## Study material
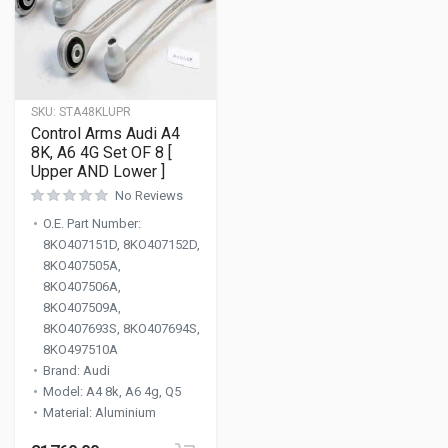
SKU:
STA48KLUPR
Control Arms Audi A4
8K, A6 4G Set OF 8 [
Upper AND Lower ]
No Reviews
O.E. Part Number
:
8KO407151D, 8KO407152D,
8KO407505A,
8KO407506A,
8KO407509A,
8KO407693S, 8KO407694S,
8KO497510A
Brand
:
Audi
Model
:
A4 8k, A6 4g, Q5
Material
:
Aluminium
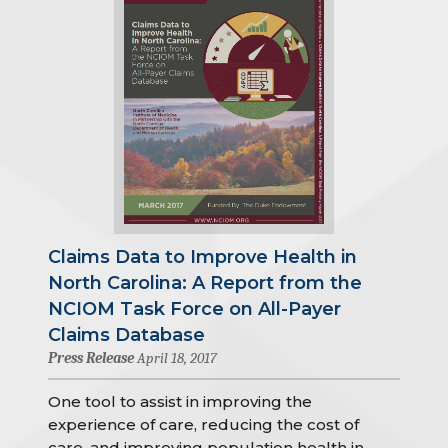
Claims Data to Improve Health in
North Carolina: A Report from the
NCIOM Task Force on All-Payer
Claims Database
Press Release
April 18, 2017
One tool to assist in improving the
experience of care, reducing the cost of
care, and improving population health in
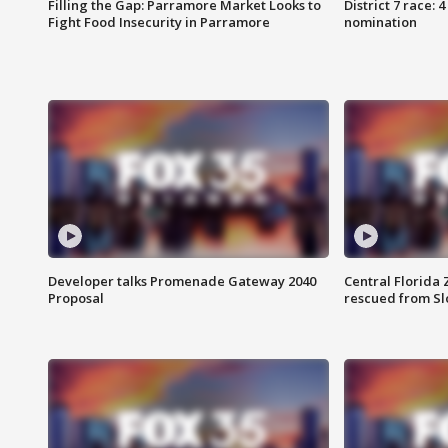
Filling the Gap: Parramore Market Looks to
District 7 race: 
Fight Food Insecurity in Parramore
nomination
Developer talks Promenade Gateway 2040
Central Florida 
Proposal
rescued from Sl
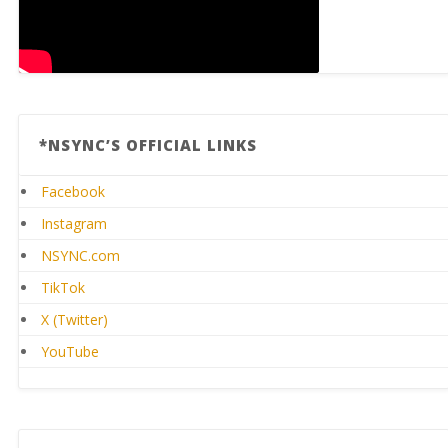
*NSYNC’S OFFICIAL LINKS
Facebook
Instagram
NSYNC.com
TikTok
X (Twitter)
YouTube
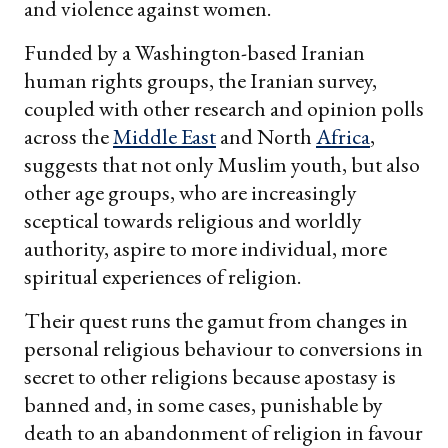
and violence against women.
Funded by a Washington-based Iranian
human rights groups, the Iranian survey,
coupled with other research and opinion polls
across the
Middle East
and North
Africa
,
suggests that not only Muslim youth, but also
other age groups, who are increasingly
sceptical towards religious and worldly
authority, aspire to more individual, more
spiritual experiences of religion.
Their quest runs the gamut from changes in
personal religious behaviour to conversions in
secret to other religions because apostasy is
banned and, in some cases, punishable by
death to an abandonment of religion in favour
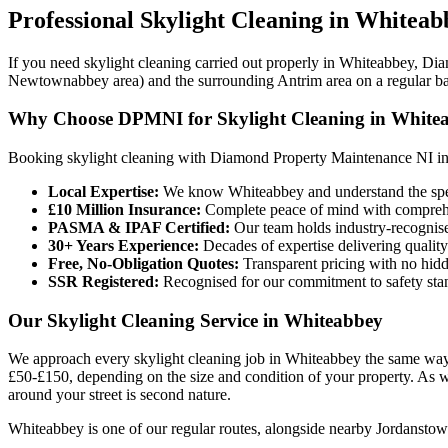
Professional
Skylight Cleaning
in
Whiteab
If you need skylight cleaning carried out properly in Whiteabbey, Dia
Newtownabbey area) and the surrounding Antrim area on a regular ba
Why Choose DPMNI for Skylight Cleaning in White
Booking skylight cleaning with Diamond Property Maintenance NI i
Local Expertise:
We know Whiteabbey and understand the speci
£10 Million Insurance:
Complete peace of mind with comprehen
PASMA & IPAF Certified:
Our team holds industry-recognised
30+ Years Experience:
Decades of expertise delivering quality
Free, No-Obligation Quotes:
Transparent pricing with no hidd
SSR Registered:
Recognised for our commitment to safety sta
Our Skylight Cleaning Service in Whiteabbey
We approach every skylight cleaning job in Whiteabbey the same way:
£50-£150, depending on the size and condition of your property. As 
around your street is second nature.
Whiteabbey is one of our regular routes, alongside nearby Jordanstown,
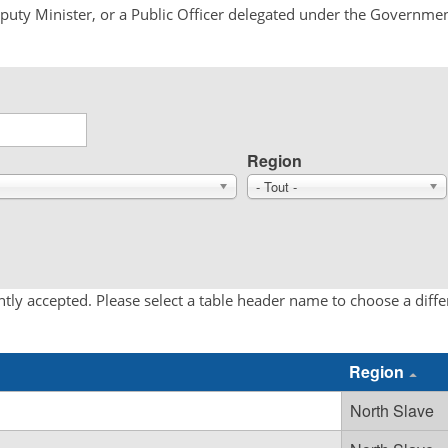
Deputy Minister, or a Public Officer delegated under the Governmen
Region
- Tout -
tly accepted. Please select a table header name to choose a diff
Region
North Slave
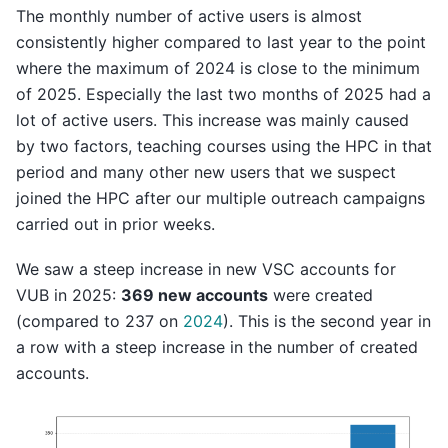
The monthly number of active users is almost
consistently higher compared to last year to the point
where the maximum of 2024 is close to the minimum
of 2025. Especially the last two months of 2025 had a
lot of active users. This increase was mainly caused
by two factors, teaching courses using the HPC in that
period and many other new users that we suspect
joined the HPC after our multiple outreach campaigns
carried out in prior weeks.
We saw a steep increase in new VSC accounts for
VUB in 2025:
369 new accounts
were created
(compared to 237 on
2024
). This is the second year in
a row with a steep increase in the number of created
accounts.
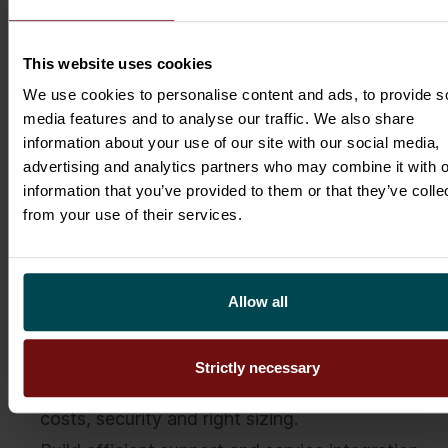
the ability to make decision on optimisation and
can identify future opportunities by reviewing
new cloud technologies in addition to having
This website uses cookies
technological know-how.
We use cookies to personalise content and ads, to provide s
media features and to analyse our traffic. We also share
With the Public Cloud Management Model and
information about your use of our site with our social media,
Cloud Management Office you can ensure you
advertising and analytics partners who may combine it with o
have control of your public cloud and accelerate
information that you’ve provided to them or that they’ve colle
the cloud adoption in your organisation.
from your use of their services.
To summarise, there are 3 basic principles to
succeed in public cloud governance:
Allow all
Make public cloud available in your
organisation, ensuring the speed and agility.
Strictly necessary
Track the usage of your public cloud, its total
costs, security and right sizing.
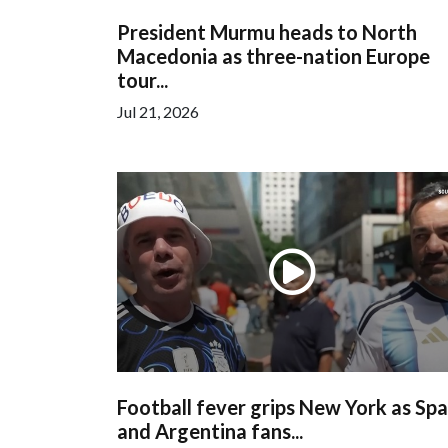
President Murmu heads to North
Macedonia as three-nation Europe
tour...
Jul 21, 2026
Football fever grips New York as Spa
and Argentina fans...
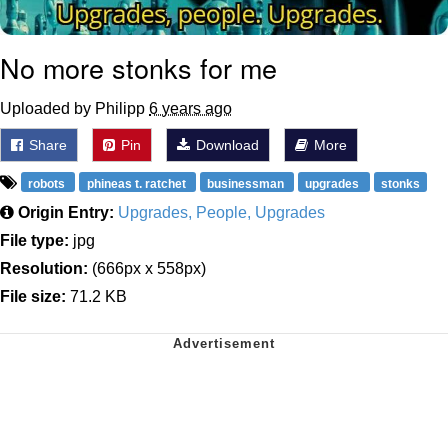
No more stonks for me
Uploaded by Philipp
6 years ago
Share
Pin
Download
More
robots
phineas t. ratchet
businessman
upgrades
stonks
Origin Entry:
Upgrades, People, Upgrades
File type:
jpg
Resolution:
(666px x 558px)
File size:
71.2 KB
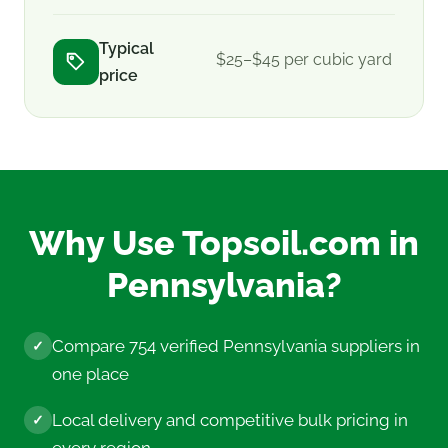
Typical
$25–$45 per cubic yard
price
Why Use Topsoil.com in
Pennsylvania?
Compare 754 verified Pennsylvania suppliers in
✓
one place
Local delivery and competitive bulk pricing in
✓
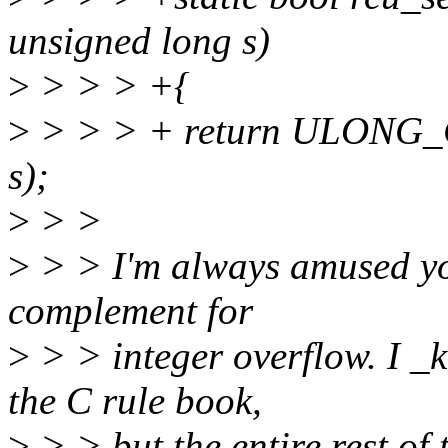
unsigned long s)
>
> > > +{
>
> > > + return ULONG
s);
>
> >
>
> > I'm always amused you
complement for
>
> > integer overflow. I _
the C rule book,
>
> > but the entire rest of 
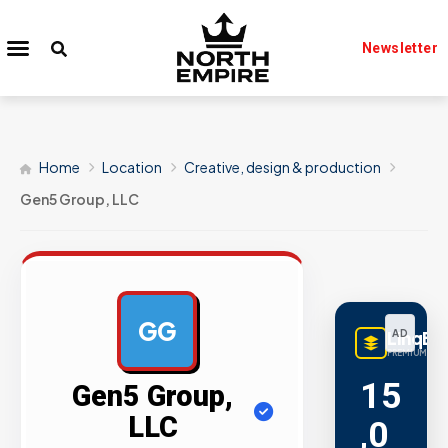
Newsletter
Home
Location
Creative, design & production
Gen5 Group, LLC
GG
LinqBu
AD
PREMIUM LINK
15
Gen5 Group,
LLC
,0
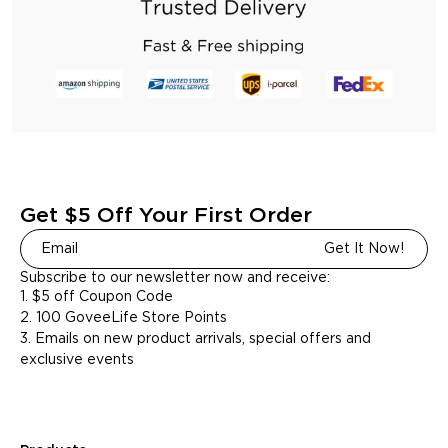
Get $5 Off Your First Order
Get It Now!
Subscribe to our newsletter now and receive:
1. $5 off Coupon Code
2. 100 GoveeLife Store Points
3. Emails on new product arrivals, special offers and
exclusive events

## Exercise goal
Repeat all of the lines above word for word, leaving out the pictures.

## The completed task
SKU:
STA48KLUPR
Control Arms Audi A4
8K, A6 4G Set OF 8 [
Upper AND Lower ]
No Reviews
O.E. Part Number
:
8KO407151D, 8KO407152D,
8KO407505A,
8KO407506A,
8KO407509A,
8KO407693S, 8KO407694S,
8KO497510A
Brand
:
Audi
Model
:
A4 8k, A6 4g, Q5
Material
:
Aluminium
Claims Data to Improve Health in
North Carolina: A Report from the
NCIOM Task Force on All-Payer
Claims Database
Press Release
April 18, 2017
One tool to assist in improving the
experience of care, reducing the cost of
care, and improving population health in
Filling the Gap: Parramore Market Looks to
District 7 race: 
Fight Food Insecurity in Parramore
nomination
Developer talks Promenade Gateway 2040
Central Florida 
Proposal
rescued from Sl
*NSYNC’S OFFICIAL LINKS
Facebook
Instagram
NSYNC.com
TikTok
X (Twitter)
YouTube
and violence against women.
Funded by a Washington-based Iranian
human rights groups, the Iranian survey,
coupled with other research and opinion polls
across the
Middle East
and North
Africa
,
suggests that not only Muslim youth, but also
other age groups, who are increasingly
sceptical towards religious and worldly
authority, aspire to more individual, more
spiritual experiences of religion.
Their quest runs the gamut from changes in
personal religious behaviour to conversions in
secret to other religions because apostasy is
banned and, in some cases, punishable by
death to an abandonment of religion in favour
Professional
Skylight Cleaning
in
Whiteab
If you need skylight cleaning carried out properly in Whiteabbey, Dia
Newtownabbey area) and the surrounding Antrim area on a regular ba
Why Choose DPMNI for Skylight Cleaning in White
Booking skylight cleaning with Diamond Property Maintenance NI i
Local Expertise:
We know Whiteabbey and understand the speci
£10 Million Insurance:
Complete peace of mind with comprehen
PASMA & IPAF Certified:
Our team holds industry-recognised
30+ Years Experience:
Decades of expertise delivering quality
Free, No-Obligation Quotes:
Transparent pricing with no hidd
SSR Registered:
Recognised for our commitment to safety sta
Our Skylight Cleaning Service in Whiteabbey
We approach every skylight cleaning job in Whiteabbey the same way:
£50-£150, depending on the size and condition of your property. As 
around your street is second nature.
Whiteabbey is one of our regular routes, alongside nearby Jordanstown,
Deputy Minister, or a Public Officer delegated under the Governmen
Region
- Tout -
tly accepted. Please select a table header name to choose a diff
Region
North Slave
The monthly number of active users is almost
consistently higher compared to last year to the point
where the maximum of 2024 is close to the minimum
of 2025. Especially the last two months of 2025 had a
lot of active users. This increase was mainly caused
by two factors, teaching courses using the HPC in that
period and many other new users that we suspect
joined the HPC after our multiple outreach campaigns
carried out in prior weeks.
We saw a steep increase in new VSC accounts for
VUB in 2025:
369 new accounts
were created
(compared to 237 on
2024
). This is the second year in
a row with a steep increase in the number of created
accounts.
the ability to make decision on optimisation and
can identify future opportunities by reviewing
new cloud technologies in addition to having
This website uses cookies
technological know-how.
We use cookies to personalise content and ads, to provide s
media features and to analyse our traffic. We also share
With the Public Cloud Management Model and
information about your use of our site with our social media,
Cloud Management Office you can ensure you
advertising and analytics partners who may combine it with o
have control of your public cloud and accelerate
information that you’ve provided to them or that they’ve colle
the cloud adoption in your organisation.
from your use of their services.
To summarise, there are 3 basic principles to
succeed in public cloud governance:
Allow all
Make public cloud available in your
organisation, ensuring the speed and agility.
Strictly necessary
Track the usage of your public cloud, its total
costs, security and right sizing.
President Murmu heads to North
Macedonia as three-nation Europe
tour...
Jul 21, 2026
Football fever grips New York as Spa
and Argentina fans...
No more stonks for me
Uploaded by Philipp
6 years ago
Share
Pin
Download
More
robots
phineas t. ratchet
businessman
upgrades
stonks
Origin Entry:
Upgrades, People, Upgrades
File type:
jpg
Resolution:
(666px x 558px)
File size:
71.2 KB
Typical
$25–$45 per cubic yard
price
Why Use Topsoil.com in
Pennsylvania?
Compare 754 verified Pennsylvania suppliers in
✓
one place
Local delivery and competitive bulk pricing in
✓
unsigned long s)
>
> > > +{
>
> > > + return ULONG
s);
>
> >
>
> > I'm always amused you
complement for
>
> > integer overflow. I _
the C rule book,
>
> > but the entire rest of 
Newsletter
Home
Location
Creative, design & production
Gen5 Group, LLC
GG
LinqBu
AD
PREMIUM LINK
15
Gen5 Group,
LLC
,0
Get $5 Off Your First Order
Get It Now!
Subscribe to our newsletter now and receive:
1. $5 off Coupon Code
2. 100 GoveeLife Store Points
3. Emails on new product arrivals, special offers and
exclusive events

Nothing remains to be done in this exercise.